Moving on to Audio and Video, each of these folders contains all of the corresponding media files. The file names begin with a counter, starting with file 000, and then a short identifying label, followed by the date and time, and sometimes the location–whatever information I need to recognize the event and differentiate it from others. If I later edit a file and create an excerpt, I’ll save it with the same identifying number as the original, followed by a letter (similar to citing multiple articles written by someone in the same year). For example, audio file 168 – Ceremony at G’umarkaj – 14 July 2011.MP3 is followed by 168a – Interview with Aj q’ij – 14 July 2011.MP3, which is a 20-minute excerpt from the original file that I created just for convenience. If you have long audio clips that require a lot of cleaning up, or if different time periods in a long clip seem like they could use different types of cleaning, then it would probably be useful to export them as excerpts and apply the post-processing to each one, individually. Or if you have the (cloud) space, you could follow Marion and Crowder’s advice and create backups at each step when you modify files.

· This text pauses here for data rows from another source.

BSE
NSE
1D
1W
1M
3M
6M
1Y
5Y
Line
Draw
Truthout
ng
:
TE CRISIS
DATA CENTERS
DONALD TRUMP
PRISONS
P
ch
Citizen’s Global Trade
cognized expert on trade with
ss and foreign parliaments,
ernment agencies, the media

One last tip and I’ll wrap up this long post. If you ever decide to rename a lot of files in bulk, the free Windows program Bulk Rename Utility has pretty much every option you could possibly want, including support for regular expressions. However, as the screenshot below should indicate, it also has a pretty steep learning curve.

In Windows, there’s a quick and easy way to rename a batch of files, if you’re satisfied with giving them all a shared name plus a unique trailing number. Just select them all, then right-click and select ‘Rename,’ and type in the name you want them all to share. When you finish, hit enter and voila! They will all be renamed and numbered.